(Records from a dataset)
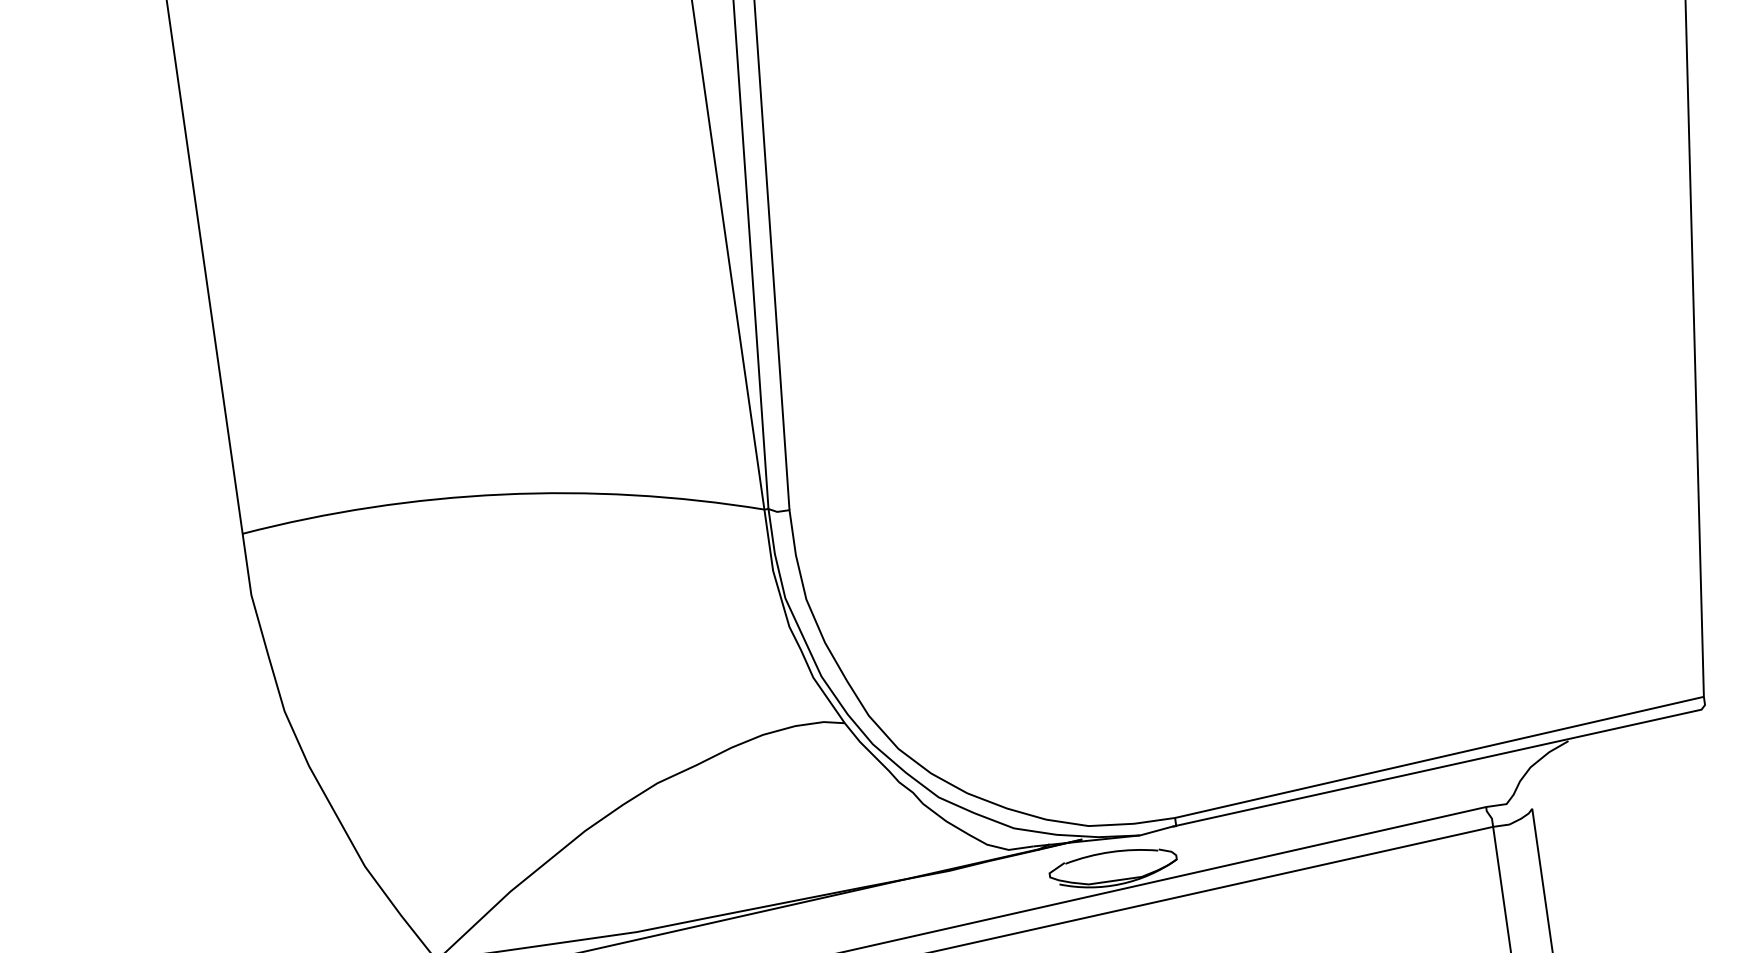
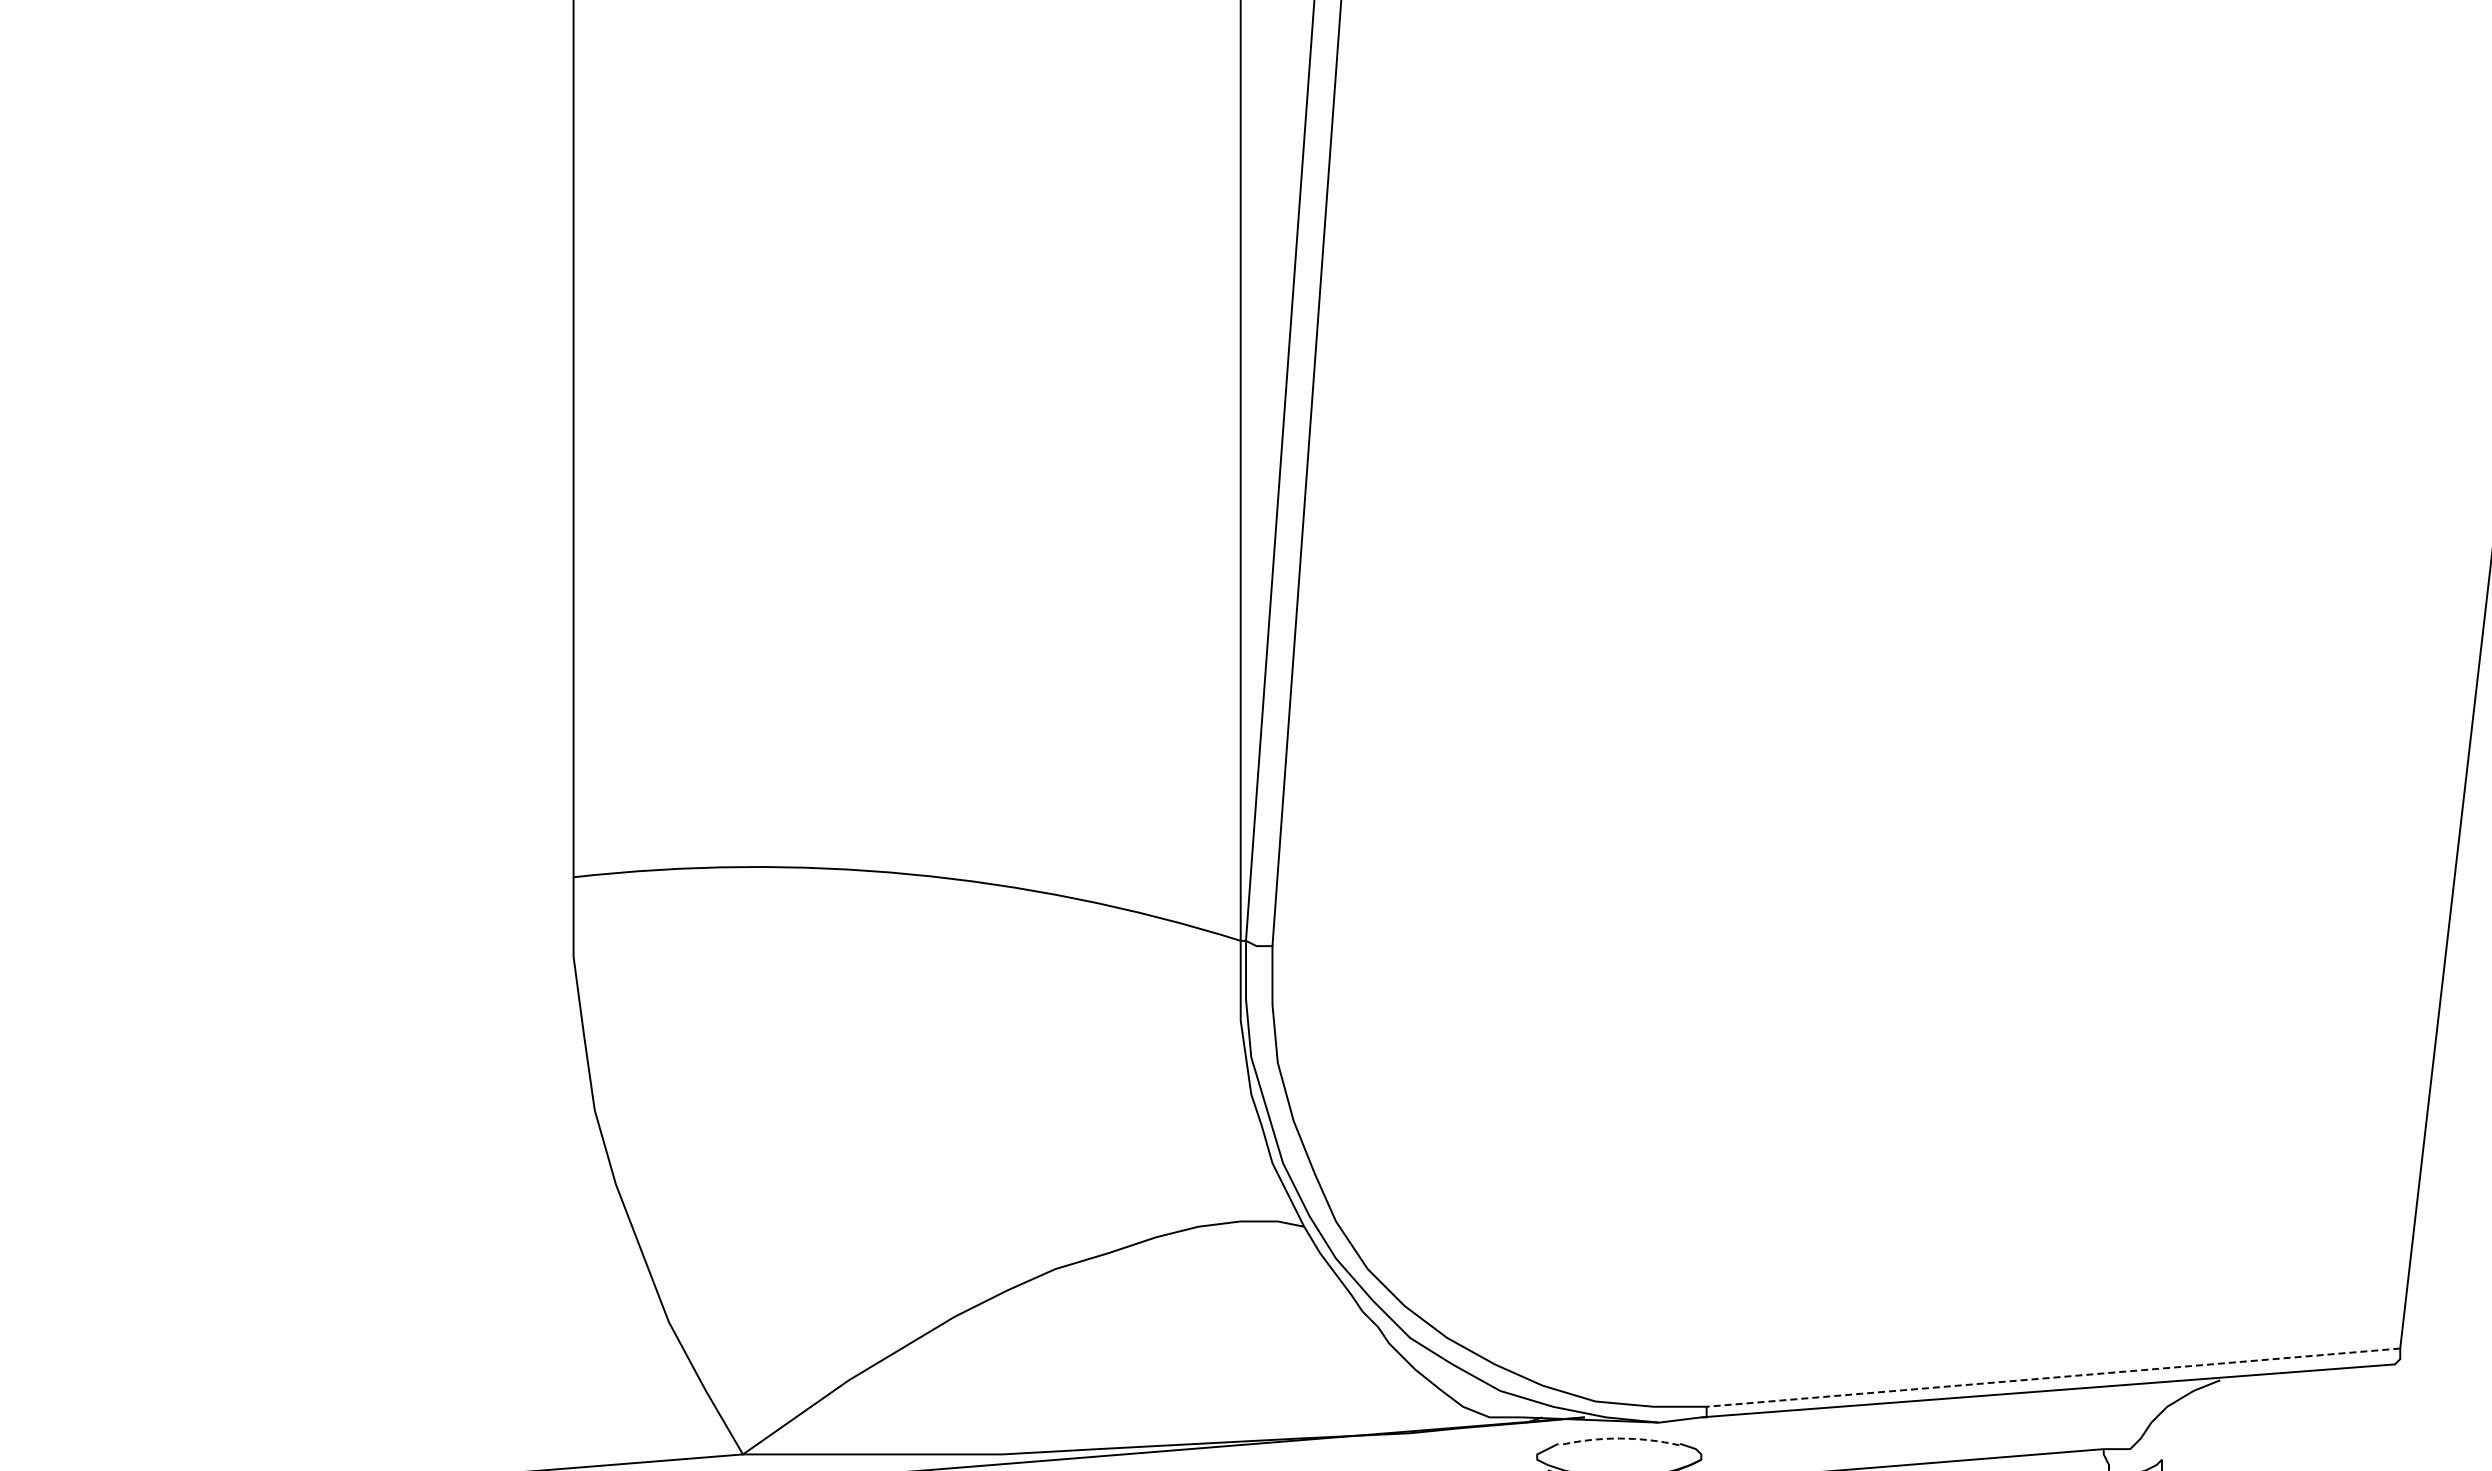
line: (1438, 757) -> (2052, 1377), solid -> dashed
arc: (1111, 852) -> (1619, 1438), solid -> dashed

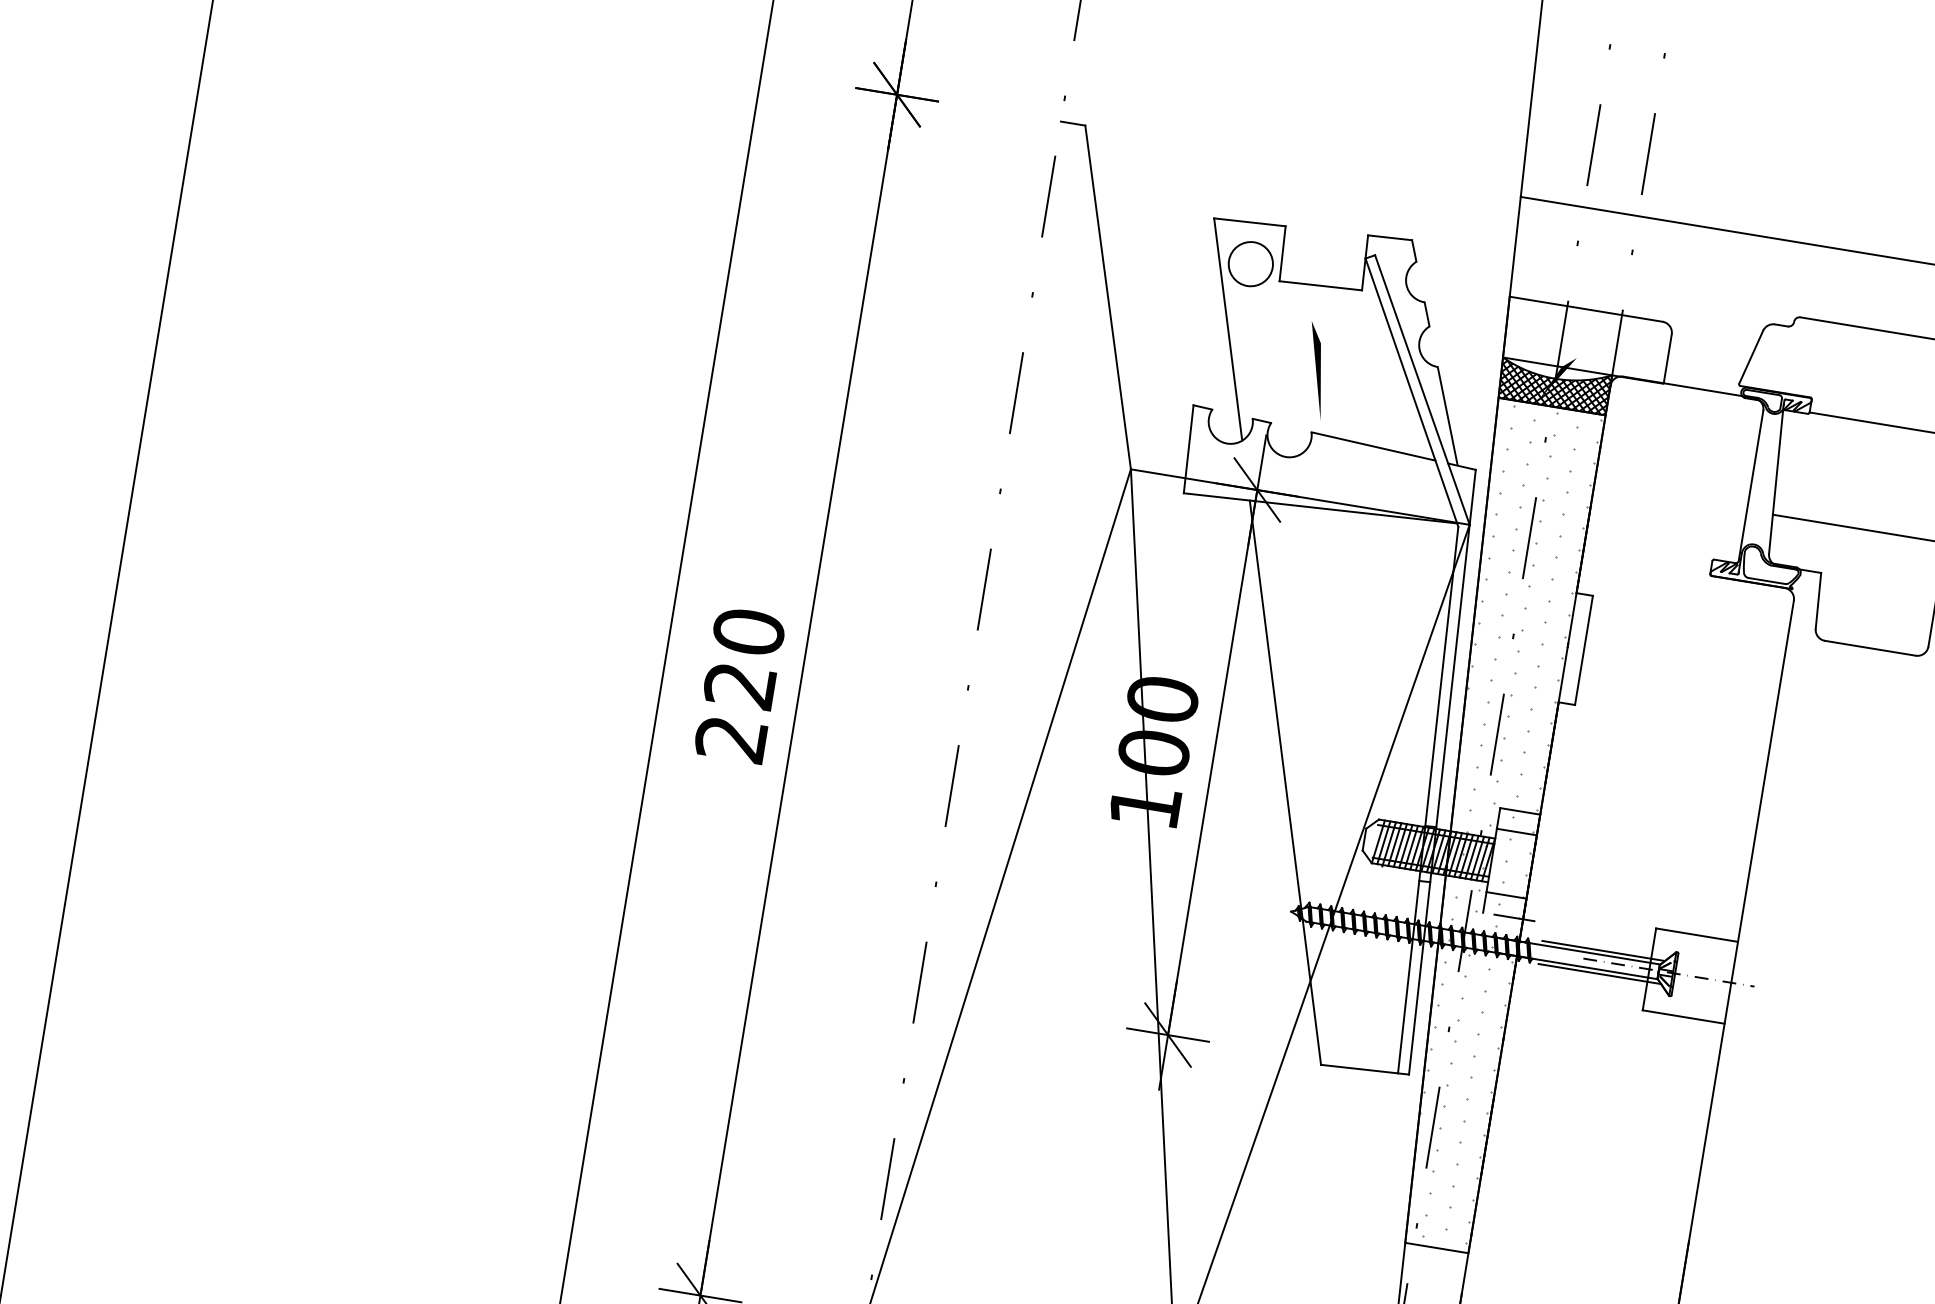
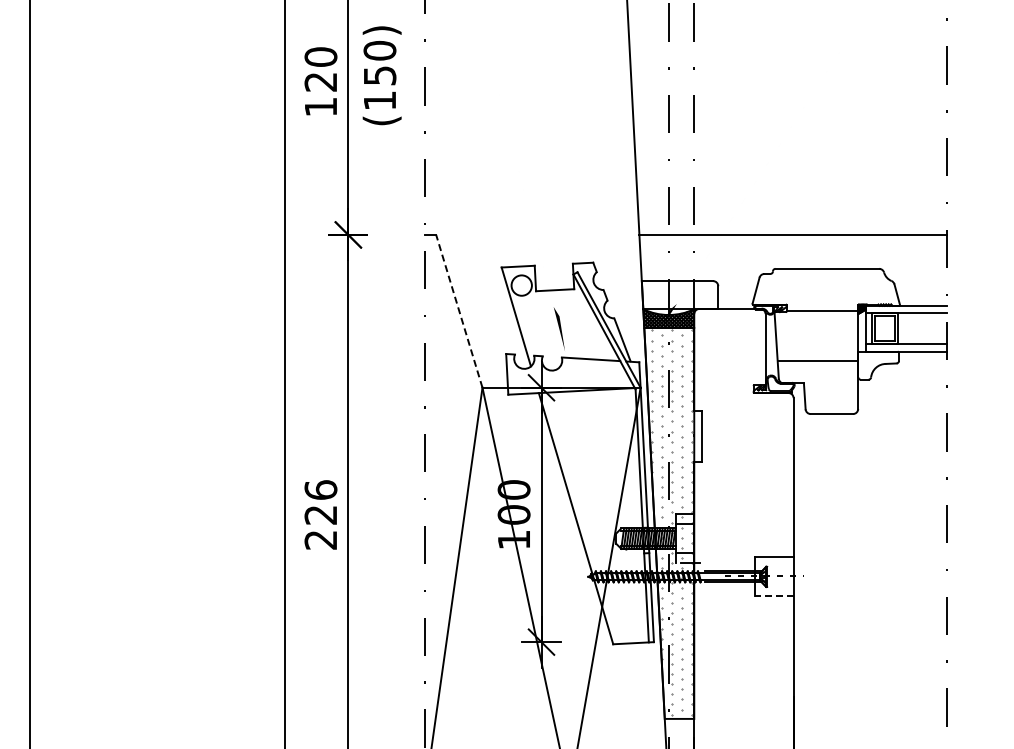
line: (1108, 297) -> (459, 311), solid -> dashed
text: (748, 630) -> (320, 489), 220 -> 226
line: (1683, 1016) -> (774, 595), solid -> dashed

▸ **DIRECTIVE**
Print every record exactly, without the pictures.

▸ **SOLUTION TO THIS EXERCISE**
line: (1438, 757) -> (2052, 1377), solid -> dashed
arc: (1111, 852) -> (1619, 1438), solid -> dashed

line: (1108, 297) -> (459, 311), solid -> dashed
text: (748, 630) -> (320, 489), 220 -> 226
line: (1683, 1016) -> (774, 595), solid -> dashed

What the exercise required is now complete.